Detido no início do mês de Abril, Jorge Carvalho foi o último preso político a ser libertado da PIDE/DGS no Porto. O “Pisco”, como era conhecido no meio contestatário, teria que esperar pela tarde de 26 de Abril de 1974 para ser “um homem livre”. “A 24 de Abril já os sentia a queimar papéis”, lembra.

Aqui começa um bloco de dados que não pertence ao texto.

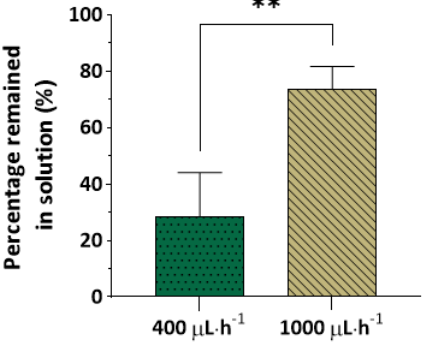
Figure 2. Relative concentration ratio (expressed as a percentage) of 1 µM Nile red in ethanol/PBS (1:3 v / v ) that remained in solution following continuous flow through PDMS microchannels at 400 µL∙h −1 or 1000 µL∙h −1 . Values show Mean ± SD from at least three independent measurements (** 𝑝 < 0.01 ).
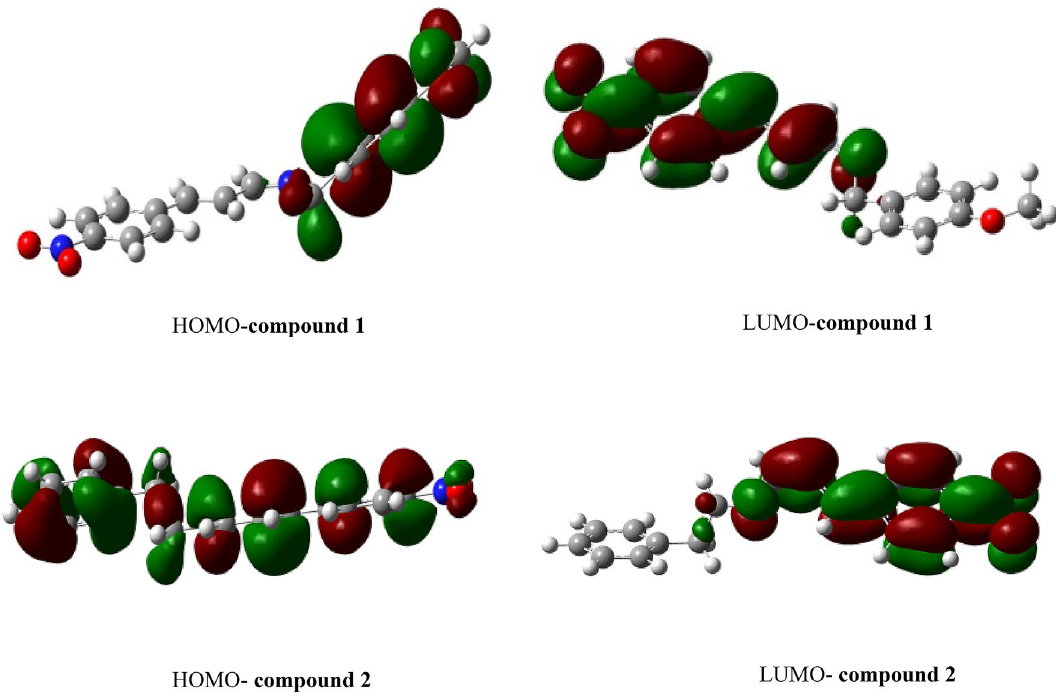
Figure 2. 3D plots of HOMO and LUMO for the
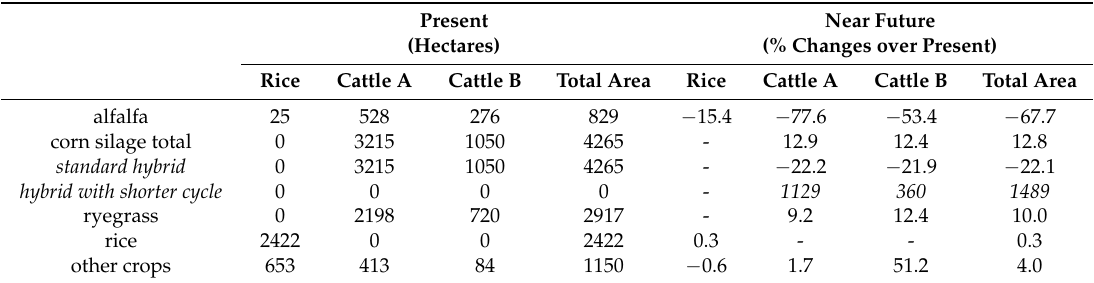
Table 3. Land use changes for the baseline and near future scenarios, absolute values (hectares), and percentage changes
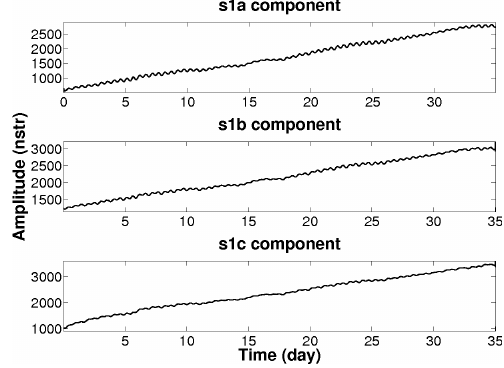
Figure 4. One month of MOK strain records on gauges s1a, s1b and s1c. The linear trend of each component is clearly visible, of the order of one tidal amplitude every day.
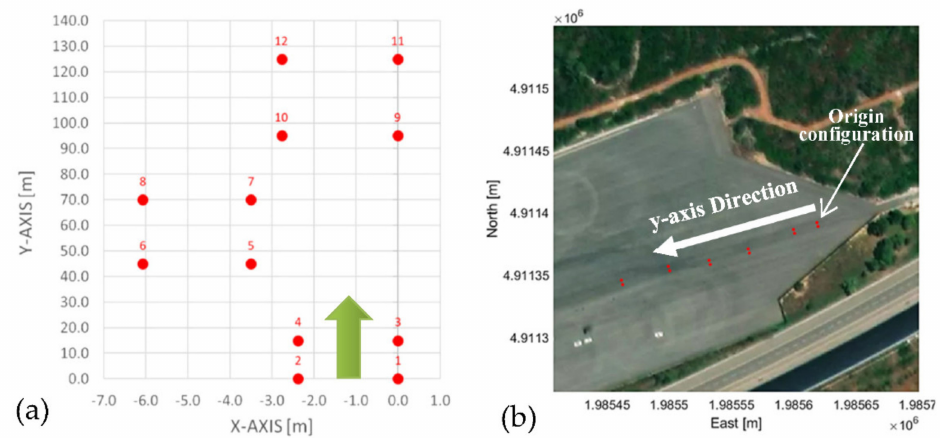
Figure 19. Point configuration defined by the ISO 3888-1 standard arranged in a Cartesian reference system ( a ); point arrangement of ISO 3888-1 vehicle test on the satellite map of the Mapbox tool ( b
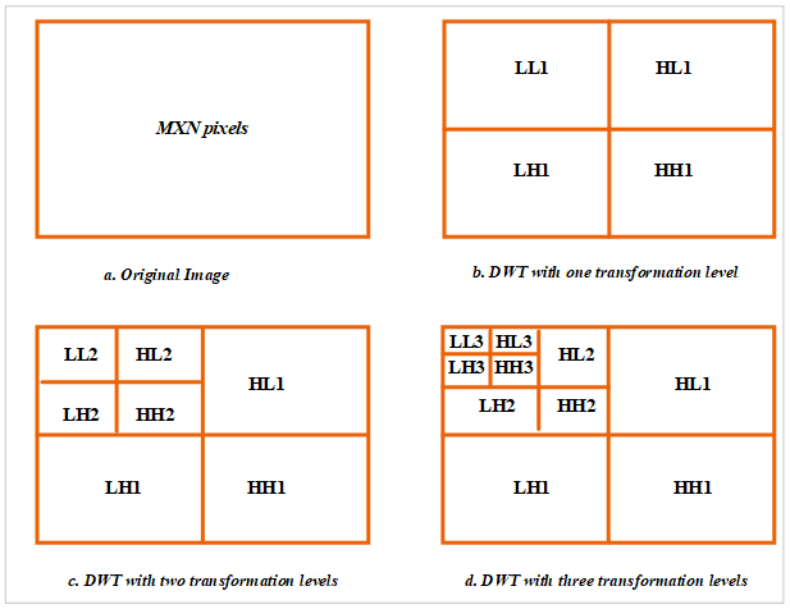
Figure 1. One-layer, two-layer and three-layer decomposition of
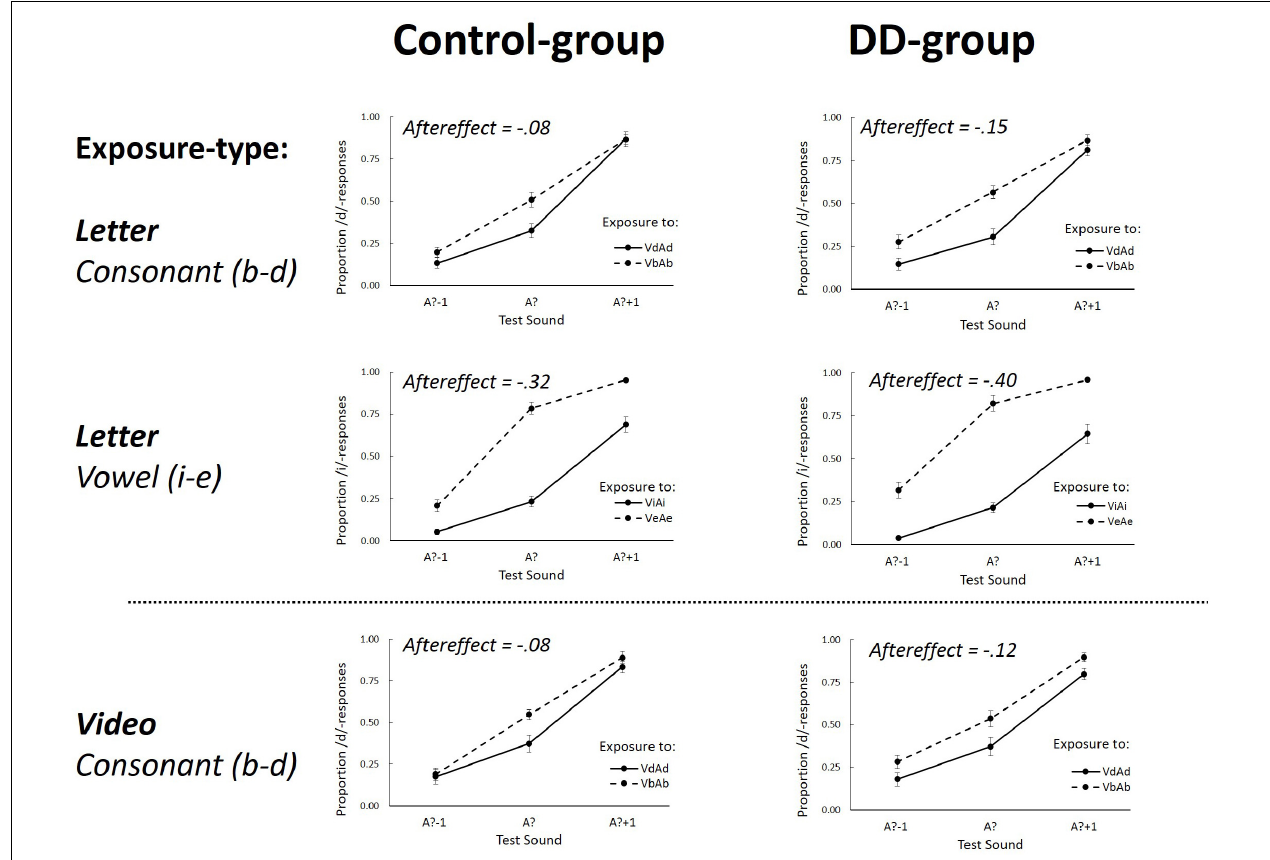
FIGURE 3 | The proportion /d/ (Experiment 1, Consonant) or /i/-responses (Experiment 2, Vowel) as a function of the three different Test-sounds (A?–1; A? and A?+1) after non-ambiguous Exposure-sounds. Graphs separately depict Letter (upper four graphs) and Video (lower two graphs) Exposure-types for the Control group (left graphs) and DD group (right graphs). Aftereffects represents the overall difference between the two Exposure-tokens (VdAd – VbAb for the consonants, and ViAi–VeAe for the vowels). Error bars represent the standard errors of the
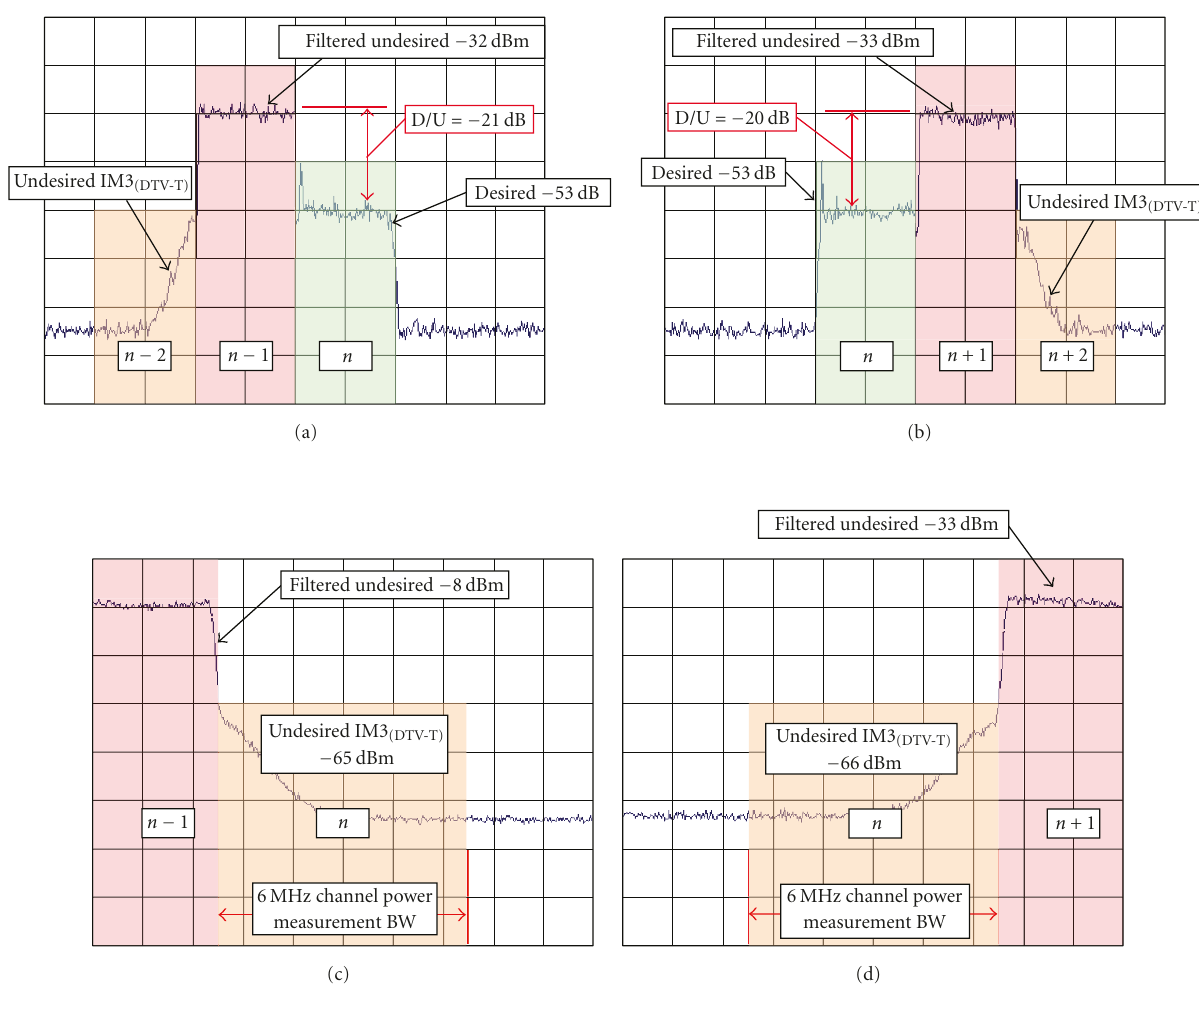
Figure 9: (a) n = − 53 dBm; undesired signal at n − 1; significant IM 3(DTV-T) configuration (b) n = − 53 dBm; undesired signal at n + 1; significant configuration (c) IM 3(DTV-T) level present in desired channel n . undesired signal at n − 1; significant IM 3(DTV-T) configuration. (d) IM 3(DTV-T) level present in desired channel n . Undesired signal at n + 1; significant IM 3(DTV-T) configuration.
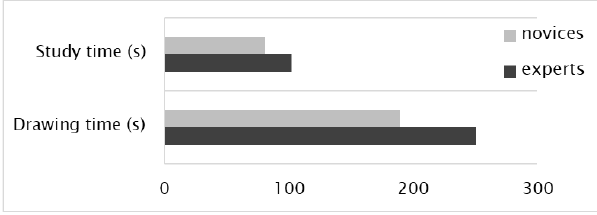
Figure 3. Trial durations of experts and novices.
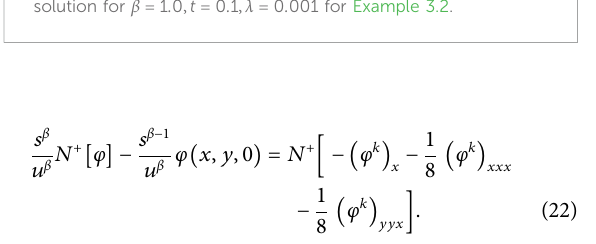
FIGURE 2 3D plots obtained by the fi rst order (A) NTIM and (B) exact solution for β (cid:2) 1 . 0 , t (cid:2) 0 . 1 , λ (cid:2) 0 . 001 for Example 3.2.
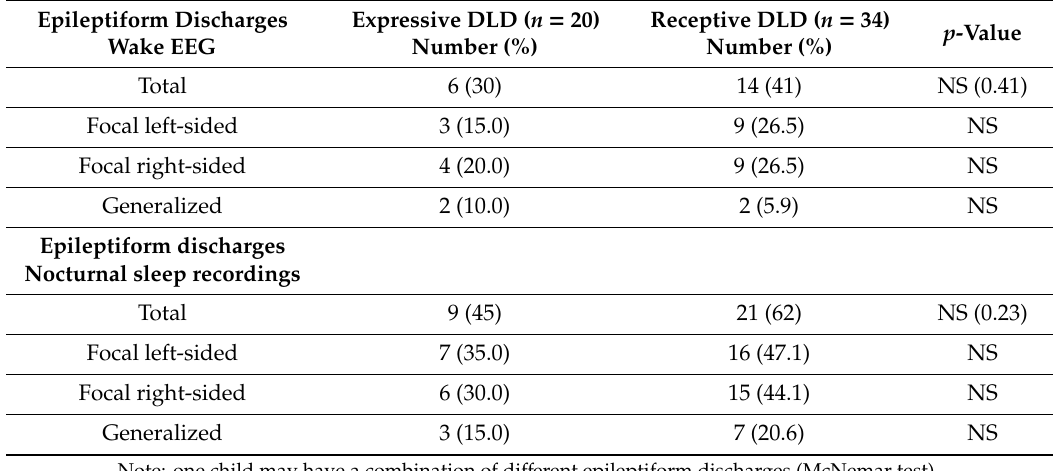
Table 3. Epileptiform discharges: Wake EEG and overnight sleep EEG / PSG in receptive and expressive form of DLD ( n =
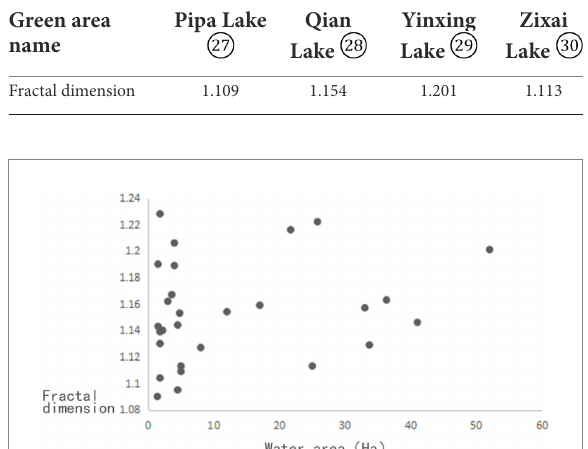
FIGURE 6 Scatter plot of the area of the water body and the fractional dimensional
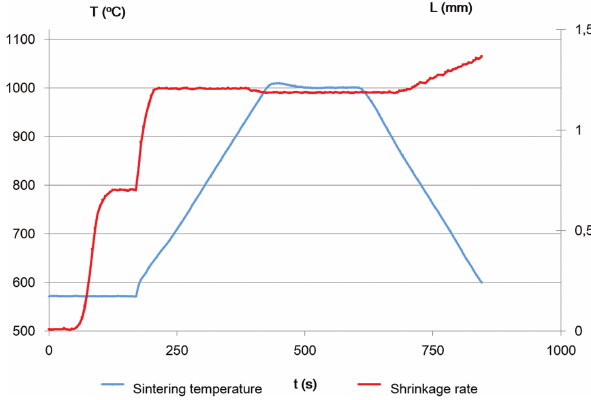
Figure 7: Typical sintering graph for hydroxyapatite (nanohydroxya- patite, temperature of isothermal holding is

Da cela onde se encontrava, Jorge “Pisco” conseguiu ouvir gritos de “Morte à PIDE e a quem a apoiar!”, pelo que percebeu que “alguma coisa se passava”.

Como os guardas prisionais não lhe contavam o que sucedia, Jorge Carvalho gritava por ajuda às pessoas que passavam na rua, do lado de fora da “janela com grades miudinhas”. Na tarde de 26, “a porta da cela abriu-se” e “Pisco” deparou-se com um militar que, mais tarde, o ajudou a sair da PIDE/DGS.

Trinta e cinco anos após o fim da ditadura, Francisco Cachapuz junta-se a Jorge Carvalho no exercício de memória que os leva aos meses que passaram presos por não pactuarem com a ideologia do Estado Novo.

Do edifício que hoje alberga o Museu Militar do Porto, Francisco Cachapuz recorda o “ar sinistro”. Em visita às antigas instalações da polícia política do regime ditatorial, o professor catedrático da Universidade de Aveiro recorda como foi preso “ainda no hospital”.

Depois de um acidente de viação que envolveu o carro em que transportava “propaganda clandestina do Partido Comunista Português”, o na altura estudante de 25 anos foi sujeito a interrogatórios “que se prolongaram por um mês inteiro”.

Francisco Cachapuz confessa que, ao fim de três dias de “estátua”, contra a parede, “as pernas inchavam, os pés não cabiam nos sapatos” e começava a ter “alucinações”. “Não dormia há três dias e comecei a ver animais a subir pelas paredes”, conta.

A brutalidade dos “pides”

Enquanto partilham histórias de “interrogatórios intermináveis” e torturas, os antigos presos políticos têm presentes os nomes e as caras dos agentes da PIDE responsáveis pelo sofrimento.

“Devo conhecer quase todos os ‘pides'”, conta Francisco Cachapuz. A localização do quarto em que estava preso, em frente ao portão de entrada, e “um risco no vidro fosco da janela” permitiam ao docente ver “todo o movimento de entrada e de saída”, o que era “muito importante”. “E muitos dos agentes que entravam iam vestidos de capa e batina”, confidencia.

Francisco Cachapuz explica que, a partir dos anos 60, os métodos de actuação da polícia do Estado “passaram a ser mais sofisticados, muito por culpa da pressão internacional”. A acrescentar à violência física, “os agentes eram incumbidos de um processo de degradação individual”, através de humilhação e do tratamento por “tu”, conta ao JPN.

Jorge Carvalho e Francisco Cachapuz ainda hoje vêm os agentes da PIDE que os maltrataram. “Reúnem-se todos, ao domingo, numa praça da cidade”, revela Cachapuz.